Text passage =
########################################

The PrismX is actually based on Prism AliceBlue. Thus AliceBlue can be considered an early PrismX prototype. It's somewhere halfway between the original Prism and the PrismX. I started revising the original Prism in early 2012. After a few detours in life Prism AliceBlue was commissioned in December, 2012. It has been running quite reliably ever since - even with modifications we've made for proving PrismX. I'd say the main reason for its reliability is the belt-driven z-axis. The rare times AB has failed, it did so in a predictable and consistent way and repair was notably easy.
- y-rods moved above frame ~3mm
- Universal Y-Axis Plate with customized idler and y-motor support - however at first it had TommyC's y-plate
- z-axis drive system upgraded to GT2 belt and pulleys (not printed), thrust bearings
- x-ends with customized Kuehling's x-ends - the motor moved behind the z-axis bearing mounts
- power supply mount, RAMPS mount, ATX adapter board mount
- other goodies like power switch, filament guidler prototypes.
Evolution Into PrismX
AliceBlue has become a proving ground for PrismX modifications; all sorts of mods, actually. It's very dependable. However, it has limited travel on the X and Z axes, so I always have to make "short" plates for it. The customized Kuehling's setup and original frame design are responsible. My first goal with AB was to maximize travel. First, we outfitted AB with a Universal Y-Plate. This created belt-mis-alignment and the long journey of revision began. Then the z-axis was put to the test as the machine printed production parts, and we occasionally had to perform maintenance on it. We revised the z-axis supports, made them taller and thicker, and now we use acetal bushings that are designed for axial motion. The Kuehling's x-ends and x-carriage proved that they couldn't take the heat after many hours of fast-driving on AB, and had to be re-printed while we were still designing their replacements. Along the way we also logged thousands of hours of printing time with our MendelMaxes, and we happened to build a Rostock frame or two. All of this assembly, maintenance, and observation of the various models provided a trove of data to inform revision and modification on the PrismX.
Why a PrismX Instead of Another Printer?

########################################

Supplied data =
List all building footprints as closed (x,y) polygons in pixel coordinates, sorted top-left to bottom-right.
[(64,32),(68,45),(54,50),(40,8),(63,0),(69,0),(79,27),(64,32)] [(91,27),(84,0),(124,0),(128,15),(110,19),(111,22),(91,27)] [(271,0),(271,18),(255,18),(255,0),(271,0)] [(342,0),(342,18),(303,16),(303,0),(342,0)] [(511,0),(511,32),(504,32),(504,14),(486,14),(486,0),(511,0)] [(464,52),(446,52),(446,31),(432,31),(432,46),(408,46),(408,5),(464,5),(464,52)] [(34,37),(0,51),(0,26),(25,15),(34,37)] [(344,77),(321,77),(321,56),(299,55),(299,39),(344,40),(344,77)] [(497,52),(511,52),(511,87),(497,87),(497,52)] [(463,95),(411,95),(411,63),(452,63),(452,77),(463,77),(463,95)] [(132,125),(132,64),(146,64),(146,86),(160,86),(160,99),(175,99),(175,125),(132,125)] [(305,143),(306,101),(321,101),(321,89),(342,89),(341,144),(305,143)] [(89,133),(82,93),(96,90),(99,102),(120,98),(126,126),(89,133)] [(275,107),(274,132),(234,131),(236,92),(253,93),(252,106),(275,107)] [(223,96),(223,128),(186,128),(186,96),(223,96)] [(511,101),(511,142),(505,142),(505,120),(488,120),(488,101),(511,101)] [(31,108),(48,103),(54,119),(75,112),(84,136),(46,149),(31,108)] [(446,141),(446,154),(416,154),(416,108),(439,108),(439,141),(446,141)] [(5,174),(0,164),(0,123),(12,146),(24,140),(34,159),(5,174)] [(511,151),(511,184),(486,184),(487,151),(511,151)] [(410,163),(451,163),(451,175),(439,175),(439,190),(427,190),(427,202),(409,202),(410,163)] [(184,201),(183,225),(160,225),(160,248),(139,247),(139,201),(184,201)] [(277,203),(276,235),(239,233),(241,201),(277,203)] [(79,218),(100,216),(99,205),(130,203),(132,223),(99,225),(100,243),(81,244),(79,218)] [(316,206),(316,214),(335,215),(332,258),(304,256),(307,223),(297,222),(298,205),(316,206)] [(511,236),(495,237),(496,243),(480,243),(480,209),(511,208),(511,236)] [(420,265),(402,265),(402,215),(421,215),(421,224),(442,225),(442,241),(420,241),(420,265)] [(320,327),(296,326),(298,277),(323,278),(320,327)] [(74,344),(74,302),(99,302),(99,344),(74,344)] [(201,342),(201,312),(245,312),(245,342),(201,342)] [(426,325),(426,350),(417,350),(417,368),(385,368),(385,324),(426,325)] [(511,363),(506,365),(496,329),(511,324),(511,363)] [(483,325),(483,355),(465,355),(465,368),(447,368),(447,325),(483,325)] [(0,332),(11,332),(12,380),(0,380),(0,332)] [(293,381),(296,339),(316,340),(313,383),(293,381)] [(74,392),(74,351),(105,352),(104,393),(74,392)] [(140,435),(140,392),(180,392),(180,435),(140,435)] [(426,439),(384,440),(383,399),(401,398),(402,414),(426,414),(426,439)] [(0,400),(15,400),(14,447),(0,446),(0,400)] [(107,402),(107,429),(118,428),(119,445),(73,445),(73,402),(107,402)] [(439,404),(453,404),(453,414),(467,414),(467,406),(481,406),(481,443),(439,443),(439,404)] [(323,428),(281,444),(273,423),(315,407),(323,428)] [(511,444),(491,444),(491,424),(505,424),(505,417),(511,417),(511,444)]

########################################

Written task A = In the text on Prism AliceBlue, what does the author name as the main reason for the printer's reliability?
Written task B = Pick up the Prism AliceBlue text after its last line, "Why a PrismX Instead of Another Printer?"

Reply A = The belt-driven z-axis.

Reply B =
Stronger frame, better alignment = faster and better prints. Frame alignment is actually more important than frame strength, and the PrismX scores well in both areas. The closed-triangle design on the Prism is stronger than the open-triangle or T-frame designs. There is no need for a double-lower gantry like the Prusa and MendelMax - that actually weakens their frames and was introduced into the design for the y-axis.
Alignment on the PrismX allows it to achieve print speeds that rival delta robots, with quality that outperforms them. We're printing at 200mm/s perimeter, 400mm/s infill, 750mm/s travel, and the constraints we've observed at high speeds aren't related to frame strength. While the PrismX can match delta robot speeds, few delta robot designs achieve the same frame strength and print quality as PrismX.
The PrismX has a complete CAD model which allows for visualization of the entire model including movement. The PrismX can achieve remarkable alignment with printed parts, not to mention the tolerances that are feasible with molded or machined parts. Finally, the PrismX is based on a proven lineage that goes back to the original Prism Mendel. The design is based on proven revisions. There has never been a need to make radical design changes from one revision to the next - the design changes have been evolutionary. The original Prism Mendel design is based on sound principles.
The printed parts BOM is contained in the Github repo at https://github.com/Terawatt-Industries/prismx-scad/blob/master/dist/stl/plates/README.txt. The set of plates required for the complete BOM is in the same folder. The plates are also SCAD files, found in src/plates.
The extrusion profile is the same as the original Prism. The complete BOM for hardware and vitamins is in the Github repo at https://github.com/Terawatt-Industries/prismx-scad.
Terawatt will publish a complete full-color assembly guide for the PrismX when kits are made available to the public. In short, assembly is still similar to the original Prism - but the parts are revised, the smooth rails have shifted, and the z-axis supports are different; amongst other assembly variations such as split-parts.
Nearly all plastic parts can be pre-loaded with t-slot nuts which expedites assembly. Also, X/Y frame alignment almost "falls into place" with very little effort. For the z-axis, alignment at the top of the frame is well constrained, and at the z-axis bottom we measure the midpoint (400mm / 2 = 200mm) or use a 196mm jig (200mm - 8mm / 2).
The PrismX can be scaled to any size. Its OpenSCAD files are parametrized, as well as the entire-machine CAD. Thus the design can be visualized and virtually tested for different extrusion lengths, leadscrew and smooth rail lengths, and diameters. Want a PrismX with 1000mm build volume on each axis, one with 200mm that's portable, or maybe one with 12mm smooth rails? No problem.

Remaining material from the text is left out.